Malcolm packte meine Schultern, schüttelte sie und ließ dann einen Arm um meinen Nacken hängen, „Komm schon, Baby,“ Malcolm benahm sich wie ein Idiot. „Du weißt, dass du mich liebst und mich zufriedenstellen willst.“

Vee entschied genau in diesem Moment, sich umzudrehen, die Wangen gerötet von Malcolms Herumalberei, und mir den Becher zu reichen, aber zu unserer beider Überraschung warf sie einen Blick zu Malcolm, „Wenn du interessiert bist, mitzumachen, wäre ich dabei.“

Ich konnte praktisch fühlen, wie Malcolms Gedanken rasten, aber ich schob ihn von mir, „Nein danke. Er ist nicht mein Typ.“

„Ach komm schon,“ rief Malcolm mir nach, aber ich verließ die Situation bereits. Ich ficke nicht mit meinen Freunden. Sie können meine Reste haben, aber ich teile nicht.

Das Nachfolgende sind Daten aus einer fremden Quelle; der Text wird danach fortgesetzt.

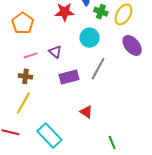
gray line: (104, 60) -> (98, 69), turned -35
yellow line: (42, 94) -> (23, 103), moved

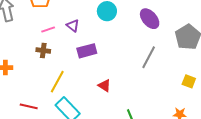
gray line: (98, 69) -> (149, 57), moved
yellow line: (23, 103) -> (57, 82), moved

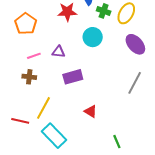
purple triangle: (73, 26) -> (59, 52), turned -32
red line: (29, 106) -> (20, 121), moved

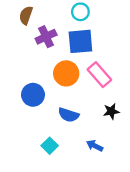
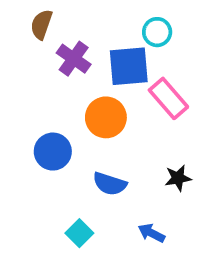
cyan circle: (80, 12) -> (157, 32), moved
purple cross: (46, 37) -> (74, 59), turned -30
pink rectangle: (99, 75) -> (168, 98), moved

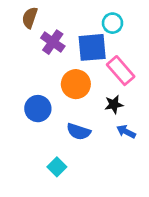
black star: (178, 178) -> (114, 104), moved
blue arrow: (151, 233) -> (126, 132), moved

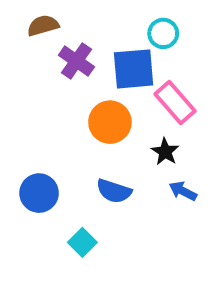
brown semicircle: (30, 18) -> (43, 26), turned 55
black star: (114, 104) -> (165, 152), turned -30
blue circle: (38, 109) -> (39, 193), moved

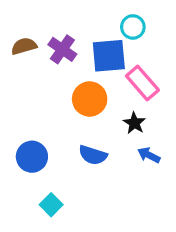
brown semicircle: (43, 26) -> (24, 46), moved
cyan square: (82, 242) -> (51, 205), moved

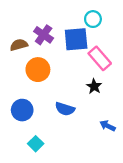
brown semicircle: (24, 46) -> (19, 45), moved
orange circle: (90, 99) -> (38, 70), moved
blue arrow: (149, 155) -> (108, 126), moved

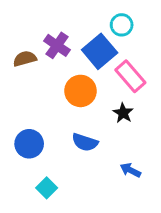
blue square: (76, 39) -> (100, 51), turned -35
orange circle: (38, 70) -> (80, 91), moved
blue arrow: (108, 126) -> (130, 170), moved

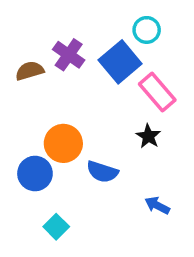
orange circle: (80, 91) -> (63, 143), moved

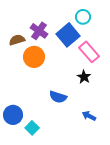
orange circle: (63, 143) -> (34, 57), moved
blue circle: (35, 174) -> (13, 115), moved

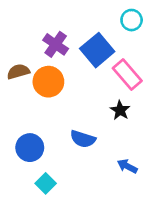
cyan circle: (83, 17) -> (132, 20), moved
brown semicircle: (17, 40) -> (18, 72), moved
blue circle: (13, 115) -> (30, 148), moved

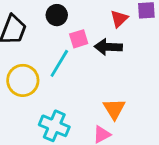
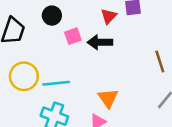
cyan line: (59, 63) -> (56, 83), moved, turned 56

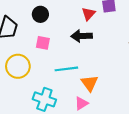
pink square: (73, 36) -> (43, 43), moved, turned 32
cyan line: (56, 83) -> (66, 69), moved

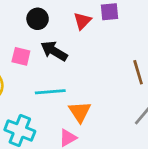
black circle: (40, 14) -> (38, 19), moved
black arrow: (82, 36) -> (54, 51), moved, turned 30

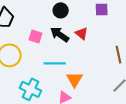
black circle: (38, 19) -> (61, 10), moved
red triangle: (82, 21) -> (82, 33), moved, turned -40

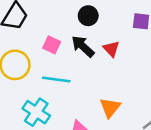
cyan line: (55, 63) -> (56, 79), moved
orange triangle: (74, 79) -> (110, 108), moved

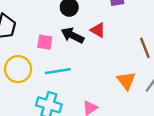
orange triangle: (110, 108) -> (126, 81), moved

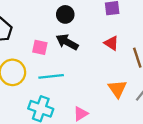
red triangle: (98, 30) -> (111, 43), moved

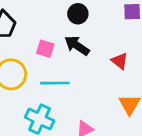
red triangle: (111, 43) -> (120, 61), moved

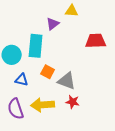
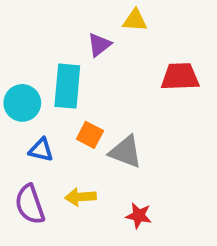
red star: (73, 102) -> (139, 216), moved
yellow arrow: (43, 105) -> (80, 197), size x0.7

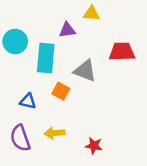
purple triangle: (99, 45) -> (67, 30), turned 30
cyan circle: (22, 103) -> (15, 41), moved
gray triangle: (126, 152) -> (85, 71), moved

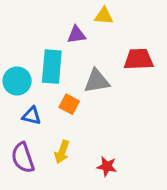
cyan circle: (15, 41) -> (17, 81), moved
gray triangle: (85, 71) -> (97, 81), turned -30
yellow arrow: (55, 133) -> (62, 152), turned -66

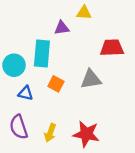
gray triangle: (97, 81) -> (91, 79), moved
yellow arrow: (62, 152) -> (50, 133), moved
red star: (107, 166) -> (86, 134), size x1.6

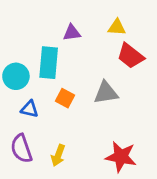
yellow triangle: (84, 13) -> (117, 27), moved
red trapezoid: (112, 48) -> (130, 56), turned -140
red star: (86, 134) -> (121, 157), moved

„Zurück zu Bambi“, holt Malcom auf, lässt das Dreiergespräch im Café zurück, aber meine Geduld ist bereits erschöpft. Ich hasse es, Dinge zu tun, die ich nicht tun will, und der Gedanke, gezwungen zu werden, mit ihr zusammenzuarbeiten, lässt mir die Haut kribbeln.

Ich habe ein einfaches Regime, von dem ich weiß, dass Miss Goodie-two-shoes nicht mithalten kann. Ich schlafe, esse, ficke und kämpfe. Immer wieder.

Und im Moment juckt es mich, wieder in den Ring zu steigen. Ich muss Dampf ablassen, und mein beschissener Vater hat am Samstag ein wichtiges Geschäftsbrunch, bei dem ein paar blaue Flecken und eine gespaltene Lippe richtig gut aussehen würden.

Malcom redet die ganze Zeit, aber ich habe ihn ausgeblendet.

„Wenn du Bambi ficken willst, rede selbst mit ihr. Ich bin nicht dein verdammter Kuppler.“

„Du bist ein Arschloch. Weißt du das?“

„Wenn man so gut bestückt ist wie ich, hat man das Recht dazu.“

„Gehst du zu dieser großen Sorority-Party am Samstagabend?“ Malcom hat endlich das Thema gewechselt, und er hat Glück, denn ich war kurz davor, ihm die Faust in den Rachen zu rammen.

„Weiß nicht“, zucke ich mit den Schultern. „Daddy hat ein obligatorisches Brunch am Morgen, und ich bin mir sicher, dass ich ordentlich eins auf die Fresse kriege, wenn ich nach dem Kampf morgen Abend auftauche.“

„Hab gehört, sie bringen in den nächsten Wochen ein paar Neulinge rein. Bist du bereit für frisches Fleisch?“ Malcoms Begeisterung ist zurück. Er liebt die Kämpfe. Als mein bester Freund hat er noch keinen einzigen verpasst. Ob er wegen mir kommt oder wegen der leichten Beute, ist mir eigentlich egal.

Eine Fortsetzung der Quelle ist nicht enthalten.